VNDirect lowers credit growth forecast this year

25-Sep-2020 Intellasia | Dien dan Doanh nghiep | 6:02 AM Print This Post

According to VNDIRECT, the possibility that the COVID-19 epidemic could be curbed at the end of Q3/2020 would boost credit growth in Q4/2020 and 2021. However, this company had lowered its credit growth forecast in 2020 from 11 percent to 9 percent to reflect the credit growth rate in the first six months of 2020 which was lower than expected at only 3.65%. In addition, VNDIRECT also forecasted that credit growth in 2021 would reach 13 percent to 14 percent thanks to loosening monetary policy and speeding up the disbursement of public investment.

VNDIRECT said that several factors would drive credit activities. Accordingly, the impact of the second COVID-19 outbreak was less severe than the first one. Furthermore, the COVID-19 vaccine was being tested in other countries, of which success would allow governments to confidently reopen borders, promote production and business, and improve trade and production, promoting services, such as tourism.

In addition, the reduction of executive interest rates helped banks reduce pressure on capital costs, thereby reducing lending interest rates, promoting new lending businesses to serve the recovery of production and business.

Also, the promotion of public investment would create jobs, indirectly boost credit demand. VNDIRECT also expected the government to continue promoting public investment in 2021 to support economic growth.

According to the latest survey by the State Bank of Vietnam (SBV), the demand for credit would also improve significantly in the second half of this year, thanks to some proactive measures of the government to revive the economy.

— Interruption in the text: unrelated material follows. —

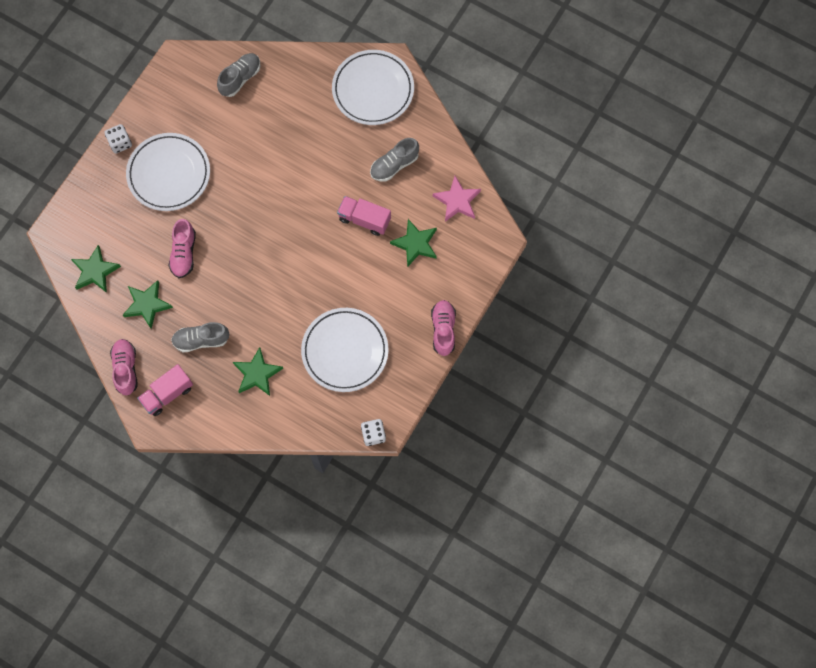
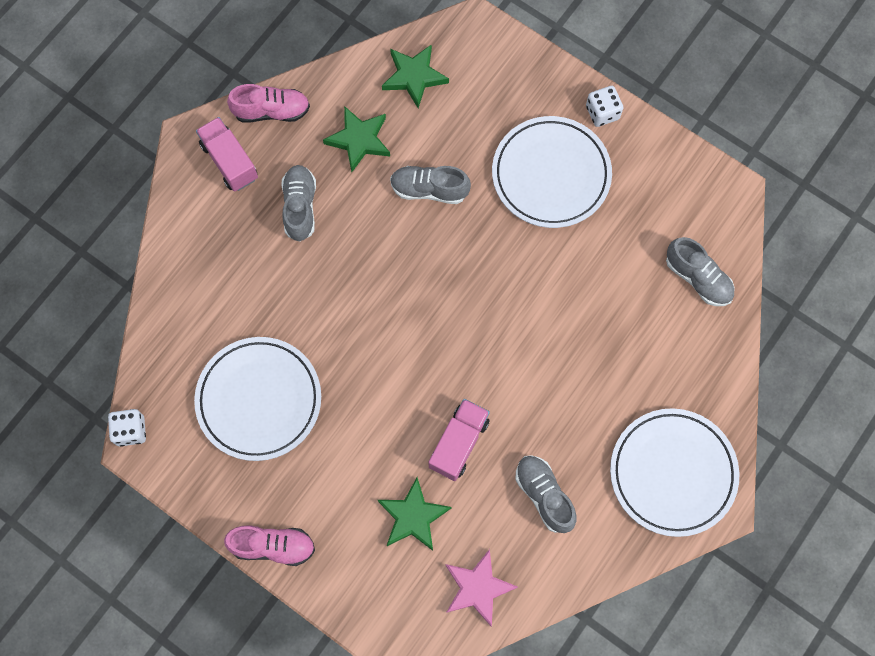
camera: 95 degrees right, 0 degrees up
(184, 253) = (429, 189): pink shoe -> grey shoe
(257, 374) = (242, 278): green star -> none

Statistics also showed that exports, retail, and textiles would be the main drivers of credit growth.

The net income margin (NIM) tended to decrease

According to VNDIRECT, banks continued to record declining asset yields due to the recent interest rate cuts. The average yield of assets in the first six months of 2020 of state-owned banks decreased by 21 basis points compared to the same period last year, while which of private banks increased only eight basis points compared to the same period last year.

Considering each bank, VNDIRECT thought that banks had an advantage in capital costs due to their high ratio of demand deposits to total customer deposits (CASA) or banks with room to penetrate. In the retail lending segment, NIM had maintained or improved in the first six months of 2020. Specifically, Vietnam Technological and Commercial Joint-Stock Bank (Techcombank), HCM City Development Joint Stock Commercial Bank (HDBank), Tien Phong Commercial Joint Stock Bank (TPBank) had NIM increased by 83 basis points, 46 basis points, 26 basis points, respectively compared with the same period last year. At the same time, Military Commercial Joint Stock Bank (MBB) maintained a stable NIM in the first six months of 2020.

Although some banks’ NIM improved in the first six months of 2020, the overall NIM of banks still tended to fall in 2020 because banks reduced interest rates for loans for new loans to promote lending, while the reduction of executive interest rates had not immediately reflected in the cost of capital mobilisation of banks due to time lag.

Besides, the reduction in interest income from restructured loans and the reduction/exemption of interest payments put pressure on interest income, affecting banks’ asset yields.

According to VNDIRECT, if the epidemic were to be controlled at the end of Q3/2020, production and business activities recovered, banks would be able to recoup interest income from structured loans, improving NIM by 2021, albeit to varying degrees.